Giving little indication in his music of the serialist language that he would soon adopt, Stravinsky provides a richly neo-classical score, set out in highly distorted Classical style with an abundance of arias and duets, secco and accompagnato recitative separating the movements; the Mozartian style is never far from the surface.
Yet this compositional approach can be harmful to the opera's sense of forward progression: other twentieth century operatic composers (Berg and Strauss, for example) explored the full possibility of through-composed scenas and acts, and the ear accustomed to such scores may find Stravinsky's approach distractingly bitty. One is sometimes left with a sense that the work strives to emulate Mozart's masterpieces (The Marriage of Figaro in the opening scene of homely domesticity, Don Giovanni in the moralising final chorus), without providing the lightness and economy of touch to fully realise its ambition: Stravinsky imbues most numbers with contemporary, sometimes aurally uninviting harmony and melody, yet unfairly demands that the work remain trapped in the (arguably, here) constricting Classical tradition. The work's finest scene occurs near the end, as Tom Rakewell descends to madness in an asylum, the eerie, spare orchestral textures and intense vocal lines merging to gripping and grotesque effect.
Whether or not we agree with the claims that some characterisation is but surface deep and that Stravinsky's level of musical inspiration is not consistently high, it would be hard to disapprove of this new DVD release from Opus Arte, a release that provides as strong a case for the difficult opera as one is ever likely to see and hear. When shown like this, The Rake's Progress easily asserts its place as one of the greatest music dramas of the last century, alongside Shostakovich's Lady Macbeth of Mtsensk, say, and Berg's Wozzeck. Robert Lepage's production is simply breathtaking, updating the tale's setting to 1950s America, providing a brilliantly sustained visual aesthetic to complement Stravinsky's narrative.

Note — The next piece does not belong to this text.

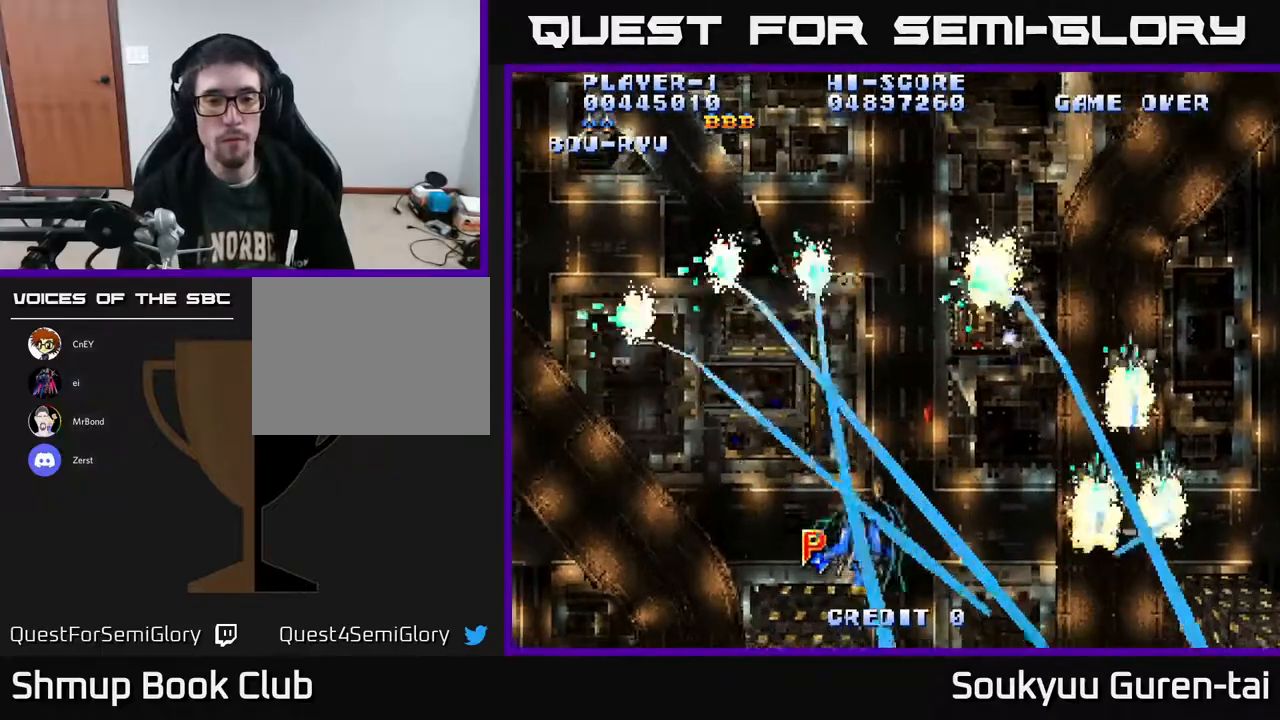
{"buttons": ["A", "DPAD_UP", "DPAD_RIGHT"], "right_stick": "center", "events": [[200, "DPAD_DOWN", "up"], [233, "DPAD_UP", "down"], [250, "DPAD_LEFT", "up"], [367, "DPAD_RIGHT", "down"]]}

Each facet of the production is perfectly realised - the pastoral eloquence of the opening scene, with its simple, uncluttered set allowing the human drama to arrest instantly; the garishly coloured Las Vegas scenes providing a sensuously seductive, preposterously gaudy environment in which Rakewell's descent to madness seems all the more probable; the impotently bleak asylum scene, with inmates looking like more sterile versions of Nibelungen from the Royal Opera's recent Das Rheingold. Lepage has plenty of tricks up his sleeve too, miniature houses, blow-up caravans and swimming pools among them. And the whole is bathed in the shimmering atmosphere of a sweeping, richly animated backdrop, painting the cloud-brushed skyscapes, the moonlit night and even the rolling of the waves in a deeply-hued crimson sea. In these luxurious environments, the focus on character interaction remains strong, and thus the production is both visually and dramatically exciting. Indeed, such is the strength of the dramatic propulsion that I was often reminded of Hitchcockian cinema; Anne, in one scene, takes a car ride ominously reminiscent of a similar scene in Psycho.

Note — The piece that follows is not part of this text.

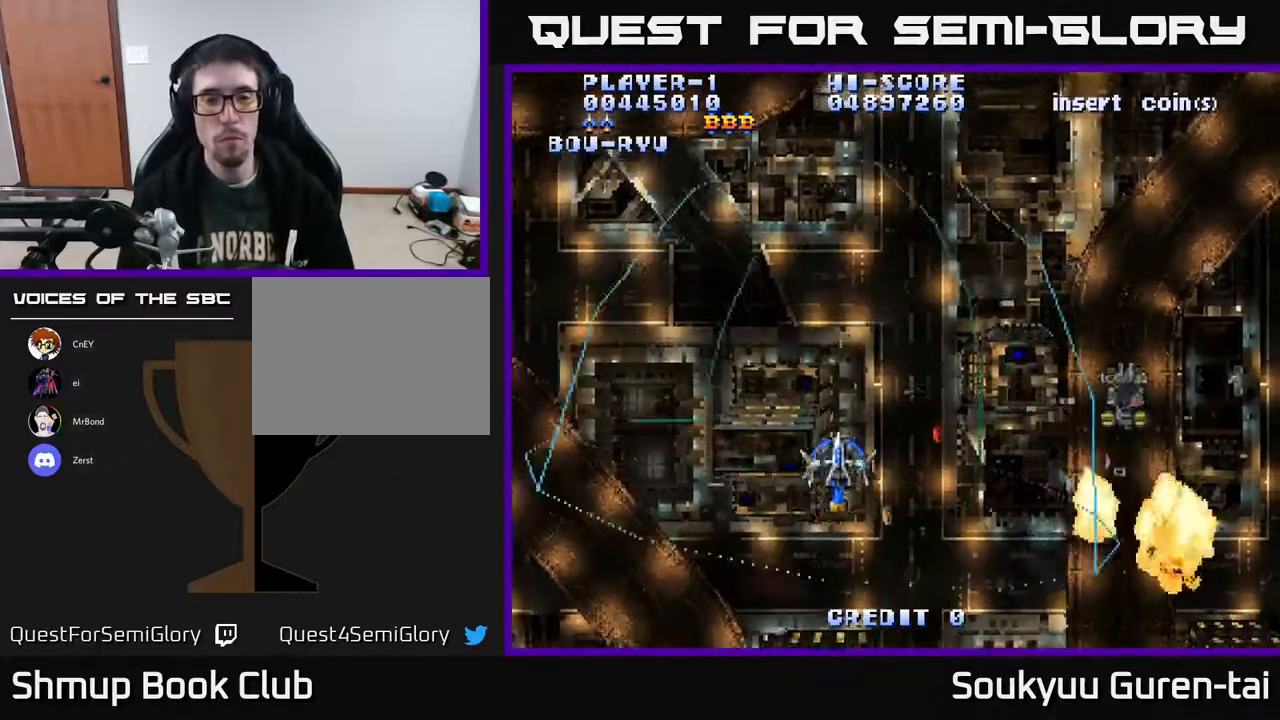
{"buttons": ["A", "DPAD_UP", "DPAD_LEFT"], "right_stick": "center", "events": [[317, "DPAD_RIGHT", "up"], [500, "DPAD_LEFT", "down"]]}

The video direction is excellent, capturing the action in intimate detail yet never intruding on the production's sweeping magic: the staging will come to Covent Garden this year, and while I look forward to seeing it in the theatre, I am immensely grateful that this performance from La Monnaie (Brussels) has been preserved. Andrew Kennedy's central characterisation of Tom Rakewell alone would make the DVD essential. This is one of the most exciting all-round performances by a tenor that I have come across on video. Kennedy's voice is superb, with all the cleanliness of enunciation upheld in English tenorial tradition, placed alongside a thrilling power of delivery and a high register of liquid gold. On top of this, Kennedy provides a physically and psychologically revealing interpretation of his character, melding his actions and his words into so coherent and convincing a whole that one often forgets that he is actually singing. Sublime, sublime.
Laura Claycomb is Anne Trulove, and though in the opera's earlier stretches a certain steeliness can introduce itself to her voice, she sings with a crystal clear line and characterises equally formidably, boasting pinpoint coloratura. William Shimell's Nick Shadow is introverted and darkly fascinating, not perfect of voice but nevertheless gripping. The cast is completed admirably, with not one weak link. Kazushi Ono conducts the Symphony Orchestra of La Monnaie sharply, the pinpoint ensemble articulation careful to remind one of this work's proudly Classical roots. My only question is whether the choral singing could be fractionally sharper at times. Otherwise, this is essential viewing: aesthetically arresting, dramatically sharp and absolutely revelatory.